■ **EXERCISE PASSAGE**
——————

Background: Ex-premature infants are more predisposed to complicated primary respiratory syncytial virus (RSV) infection. The aim of the present study was to validate the risk factors found in a previous epidemiologic case-control study regarding hospitalization as a result of RSV infection in premature infants born at 32–35 weeks of gestational age (WGA) in Spain.
Methods: A prospective 2-cohort study was conducted during the 2005–2006 (October 2005 to April 2006) and 2006–2007 (October 2006 to April 2007) RSV seasons, respectively. Cases were premature infants hospitalized for RSV infection whereas controls were premature infants of the same age who did not require any hospitalization for respiratory causes.

——————

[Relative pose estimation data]
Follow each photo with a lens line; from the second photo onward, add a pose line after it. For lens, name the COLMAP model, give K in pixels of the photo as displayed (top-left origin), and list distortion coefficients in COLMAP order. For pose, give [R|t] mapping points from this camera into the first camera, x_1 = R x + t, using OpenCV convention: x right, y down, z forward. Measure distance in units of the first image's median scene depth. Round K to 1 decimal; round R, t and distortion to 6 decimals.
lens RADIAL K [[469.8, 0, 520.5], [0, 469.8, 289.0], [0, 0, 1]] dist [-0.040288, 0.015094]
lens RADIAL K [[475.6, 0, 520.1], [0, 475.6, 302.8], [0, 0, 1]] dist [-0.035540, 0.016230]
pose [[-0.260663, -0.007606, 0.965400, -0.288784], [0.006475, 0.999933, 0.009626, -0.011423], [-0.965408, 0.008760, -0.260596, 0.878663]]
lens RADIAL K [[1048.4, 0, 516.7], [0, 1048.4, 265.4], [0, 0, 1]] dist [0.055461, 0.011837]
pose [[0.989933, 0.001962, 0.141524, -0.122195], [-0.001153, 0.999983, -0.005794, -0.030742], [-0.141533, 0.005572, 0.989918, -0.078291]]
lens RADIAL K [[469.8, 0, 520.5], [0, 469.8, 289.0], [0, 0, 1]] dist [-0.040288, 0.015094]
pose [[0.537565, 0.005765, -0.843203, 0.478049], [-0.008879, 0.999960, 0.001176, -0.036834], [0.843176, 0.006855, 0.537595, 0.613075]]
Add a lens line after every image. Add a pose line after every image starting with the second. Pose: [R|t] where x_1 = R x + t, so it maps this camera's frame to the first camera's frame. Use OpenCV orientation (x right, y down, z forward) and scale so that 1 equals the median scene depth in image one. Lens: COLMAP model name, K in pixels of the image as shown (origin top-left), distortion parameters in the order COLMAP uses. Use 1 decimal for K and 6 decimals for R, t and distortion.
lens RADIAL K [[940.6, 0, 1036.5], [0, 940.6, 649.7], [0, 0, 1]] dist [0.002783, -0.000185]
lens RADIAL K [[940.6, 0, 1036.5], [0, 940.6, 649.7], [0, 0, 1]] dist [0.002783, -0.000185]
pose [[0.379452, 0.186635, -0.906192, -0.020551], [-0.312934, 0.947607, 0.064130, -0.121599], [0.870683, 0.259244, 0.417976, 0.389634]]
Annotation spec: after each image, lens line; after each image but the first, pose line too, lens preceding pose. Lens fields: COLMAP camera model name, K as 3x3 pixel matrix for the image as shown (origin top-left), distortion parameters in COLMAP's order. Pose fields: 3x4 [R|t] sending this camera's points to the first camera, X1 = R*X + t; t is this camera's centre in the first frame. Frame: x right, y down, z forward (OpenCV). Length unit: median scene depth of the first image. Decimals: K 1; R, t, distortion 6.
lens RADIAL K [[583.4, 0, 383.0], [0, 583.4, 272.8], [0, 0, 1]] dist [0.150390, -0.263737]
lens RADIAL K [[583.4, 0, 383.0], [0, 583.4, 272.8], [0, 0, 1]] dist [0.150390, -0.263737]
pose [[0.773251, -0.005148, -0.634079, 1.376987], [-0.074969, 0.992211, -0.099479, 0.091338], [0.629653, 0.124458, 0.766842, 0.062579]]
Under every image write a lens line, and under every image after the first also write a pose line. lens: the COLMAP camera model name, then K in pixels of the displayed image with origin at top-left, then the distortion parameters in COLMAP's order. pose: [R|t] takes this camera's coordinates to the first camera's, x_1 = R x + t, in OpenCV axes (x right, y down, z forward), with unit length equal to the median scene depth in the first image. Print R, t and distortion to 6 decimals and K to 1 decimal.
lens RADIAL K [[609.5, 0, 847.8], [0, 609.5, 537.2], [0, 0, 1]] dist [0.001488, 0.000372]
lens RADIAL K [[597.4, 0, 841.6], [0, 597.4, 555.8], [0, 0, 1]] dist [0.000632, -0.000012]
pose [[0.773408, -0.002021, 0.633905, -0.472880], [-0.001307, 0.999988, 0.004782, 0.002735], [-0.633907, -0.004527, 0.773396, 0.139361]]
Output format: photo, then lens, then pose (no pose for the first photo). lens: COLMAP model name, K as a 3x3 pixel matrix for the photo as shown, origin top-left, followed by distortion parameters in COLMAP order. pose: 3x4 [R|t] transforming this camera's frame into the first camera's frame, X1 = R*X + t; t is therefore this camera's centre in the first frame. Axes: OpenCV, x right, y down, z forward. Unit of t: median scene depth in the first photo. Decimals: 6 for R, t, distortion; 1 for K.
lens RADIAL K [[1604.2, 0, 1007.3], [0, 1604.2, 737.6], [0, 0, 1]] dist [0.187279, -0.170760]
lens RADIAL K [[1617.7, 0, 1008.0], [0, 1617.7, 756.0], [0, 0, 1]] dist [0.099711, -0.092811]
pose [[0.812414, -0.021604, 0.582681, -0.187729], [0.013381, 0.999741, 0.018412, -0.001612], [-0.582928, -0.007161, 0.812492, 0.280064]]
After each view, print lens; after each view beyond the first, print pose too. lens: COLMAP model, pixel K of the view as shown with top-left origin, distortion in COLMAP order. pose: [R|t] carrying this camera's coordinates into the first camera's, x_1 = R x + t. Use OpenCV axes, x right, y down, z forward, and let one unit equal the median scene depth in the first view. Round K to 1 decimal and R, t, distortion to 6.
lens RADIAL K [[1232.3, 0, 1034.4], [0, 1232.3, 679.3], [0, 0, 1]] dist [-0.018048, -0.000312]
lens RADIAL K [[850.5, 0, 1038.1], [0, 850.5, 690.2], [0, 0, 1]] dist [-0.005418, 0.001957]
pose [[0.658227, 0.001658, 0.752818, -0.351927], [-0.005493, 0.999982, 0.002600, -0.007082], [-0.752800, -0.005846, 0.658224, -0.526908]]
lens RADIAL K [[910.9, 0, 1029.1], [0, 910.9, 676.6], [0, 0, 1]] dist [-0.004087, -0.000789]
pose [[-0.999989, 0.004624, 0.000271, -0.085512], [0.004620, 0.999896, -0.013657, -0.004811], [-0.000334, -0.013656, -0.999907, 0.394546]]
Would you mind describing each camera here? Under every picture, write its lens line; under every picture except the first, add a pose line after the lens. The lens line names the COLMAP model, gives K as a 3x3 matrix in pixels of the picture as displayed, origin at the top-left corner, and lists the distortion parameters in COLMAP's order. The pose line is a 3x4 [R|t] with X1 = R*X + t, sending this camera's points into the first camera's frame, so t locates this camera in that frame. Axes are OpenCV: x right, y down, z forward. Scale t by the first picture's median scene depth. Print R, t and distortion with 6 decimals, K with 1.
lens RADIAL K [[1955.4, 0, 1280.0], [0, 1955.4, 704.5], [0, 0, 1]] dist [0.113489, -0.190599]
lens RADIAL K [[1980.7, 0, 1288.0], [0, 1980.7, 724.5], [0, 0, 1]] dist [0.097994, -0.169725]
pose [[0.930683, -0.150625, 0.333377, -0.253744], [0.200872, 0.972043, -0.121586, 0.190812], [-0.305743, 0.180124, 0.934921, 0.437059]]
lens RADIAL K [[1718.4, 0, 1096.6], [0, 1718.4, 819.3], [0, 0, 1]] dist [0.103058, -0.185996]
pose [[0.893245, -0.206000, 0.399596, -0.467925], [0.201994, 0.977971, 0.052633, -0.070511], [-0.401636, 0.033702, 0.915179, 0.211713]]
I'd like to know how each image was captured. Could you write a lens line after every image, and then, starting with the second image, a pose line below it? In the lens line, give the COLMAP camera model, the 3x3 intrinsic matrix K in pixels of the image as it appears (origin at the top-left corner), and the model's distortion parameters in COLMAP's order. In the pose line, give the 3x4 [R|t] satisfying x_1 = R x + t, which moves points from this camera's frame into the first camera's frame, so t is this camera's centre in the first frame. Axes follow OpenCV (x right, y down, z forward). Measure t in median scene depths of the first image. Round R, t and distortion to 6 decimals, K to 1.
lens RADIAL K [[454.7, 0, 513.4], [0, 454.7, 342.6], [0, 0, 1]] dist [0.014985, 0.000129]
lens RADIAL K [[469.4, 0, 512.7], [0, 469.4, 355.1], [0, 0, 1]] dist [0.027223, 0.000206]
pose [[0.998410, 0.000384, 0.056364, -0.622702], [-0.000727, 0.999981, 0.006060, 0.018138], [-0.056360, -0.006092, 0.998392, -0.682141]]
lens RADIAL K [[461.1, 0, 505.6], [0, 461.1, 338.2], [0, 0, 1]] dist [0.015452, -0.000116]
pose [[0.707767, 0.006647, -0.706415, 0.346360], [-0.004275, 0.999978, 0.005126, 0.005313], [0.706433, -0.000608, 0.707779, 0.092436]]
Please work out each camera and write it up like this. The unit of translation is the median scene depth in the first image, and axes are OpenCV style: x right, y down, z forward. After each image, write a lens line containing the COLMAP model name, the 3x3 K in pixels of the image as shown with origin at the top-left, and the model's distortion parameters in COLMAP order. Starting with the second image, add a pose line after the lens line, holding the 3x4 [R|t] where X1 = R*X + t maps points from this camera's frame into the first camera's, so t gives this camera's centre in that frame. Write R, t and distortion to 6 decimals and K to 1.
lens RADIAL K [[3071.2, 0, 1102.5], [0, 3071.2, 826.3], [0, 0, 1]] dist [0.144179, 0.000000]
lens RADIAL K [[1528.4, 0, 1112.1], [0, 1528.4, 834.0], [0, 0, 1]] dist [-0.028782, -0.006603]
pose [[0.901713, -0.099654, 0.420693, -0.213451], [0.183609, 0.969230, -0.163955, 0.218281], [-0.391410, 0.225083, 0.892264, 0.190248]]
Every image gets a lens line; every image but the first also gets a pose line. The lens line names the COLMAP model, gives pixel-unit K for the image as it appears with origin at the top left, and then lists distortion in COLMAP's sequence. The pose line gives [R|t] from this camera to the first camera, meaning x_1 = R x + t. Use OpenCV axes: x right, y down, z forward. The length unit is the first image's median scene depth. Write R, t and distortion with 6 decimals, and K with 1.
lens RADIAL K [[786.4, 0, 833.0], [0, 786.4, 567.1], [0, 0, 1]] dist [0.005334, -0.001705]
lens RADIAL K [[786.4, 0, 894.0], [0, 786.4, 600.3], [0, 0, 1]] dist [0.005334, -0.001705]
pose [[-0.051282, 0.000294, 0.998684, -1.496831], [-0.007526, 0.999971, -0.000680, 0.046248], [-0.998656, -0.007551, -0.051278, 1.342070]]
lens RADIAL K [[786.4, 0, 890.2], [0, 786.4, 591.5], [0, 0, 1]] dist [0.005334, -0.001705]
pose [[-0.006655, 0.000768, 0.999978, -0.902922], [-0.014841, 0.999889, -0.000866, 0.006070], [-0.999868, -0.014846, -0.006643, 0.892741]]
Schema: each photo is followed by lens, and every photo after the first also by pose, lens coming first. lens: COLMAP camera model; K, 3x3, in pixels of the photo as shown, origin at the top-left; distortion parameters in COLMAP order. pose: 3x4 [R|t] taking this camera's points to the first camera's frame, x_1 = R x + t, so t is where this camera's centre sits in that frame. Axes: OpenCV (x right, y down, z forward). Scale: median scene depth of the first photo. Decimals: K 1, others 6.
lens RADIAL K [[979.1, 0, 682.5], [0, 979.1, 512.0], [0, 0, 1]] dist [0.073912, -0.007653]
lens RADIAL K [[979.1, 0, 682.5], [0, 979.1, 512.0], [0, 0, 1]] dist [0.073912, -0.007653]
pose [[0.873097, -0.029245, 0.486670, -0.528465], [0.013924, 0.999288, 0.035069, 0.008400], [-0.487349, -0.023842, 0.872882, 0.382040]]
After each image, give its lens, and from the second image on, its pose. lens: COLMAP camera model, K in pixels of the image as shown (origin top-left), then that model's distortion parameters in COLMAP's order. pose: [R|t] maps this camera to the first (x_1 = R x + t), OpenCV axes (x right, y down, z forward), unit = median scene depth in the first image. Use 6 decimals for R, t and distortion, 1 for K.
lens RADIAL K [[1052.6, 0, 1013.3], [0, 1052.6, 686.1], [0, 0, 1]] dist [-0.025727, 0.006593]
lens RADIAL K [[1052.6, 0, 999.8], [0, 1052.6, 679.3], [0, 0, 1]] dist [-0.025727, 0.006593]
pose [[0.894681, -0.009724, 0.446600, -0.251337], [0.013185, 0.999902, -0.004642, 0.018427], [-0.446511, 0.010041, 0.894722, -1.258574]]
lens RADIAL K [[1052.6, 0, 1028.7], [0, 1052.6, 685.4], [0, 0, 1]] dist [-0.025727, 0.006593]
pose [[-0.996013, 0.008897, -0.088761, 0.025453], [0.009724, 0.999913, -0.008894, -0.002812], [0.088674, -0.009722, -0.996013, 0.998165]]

——————

■ **DIRECTIONS**
Carry on the abstract on RSV hospitalization in premature infants, starting after its final sentence. Nothing in the lines above is needed here.

■ **ANSWER SECTION**
Results: During the study period 5441 children from 37 Spanish hospitals were included in the risk factor analysis. Two hundred two (3.7%) were cases and the rest controls. Of the cases, 17.8% were admitted to the intensive care unit and 7.4% required mechanical ventilation. None of the patients died. Logistic regression analysis demonstrated that the risk of RSV-related respiratory infection requiring hospital admission in preterm infants (32–35 WGA) was associated with the following factors: absolute chronologic age of ≤10 weeks at the onset of RSV season [odds ratio (OR): 2.99; 95% confidence interval (CI): 2.23–4.01]; presence of school-age siblings or day care attendance (OR: 2.04; 95% CI: 1.53–2.74); and smoking during pregnancy (OR: 1.61; 95% CI: 1.16–2.25).
Conclusions: In premature infants (32–35 WGA), only 3 independent risk factors were found to significantly increase the risk of RSV-related respiratory infection and hospitalization.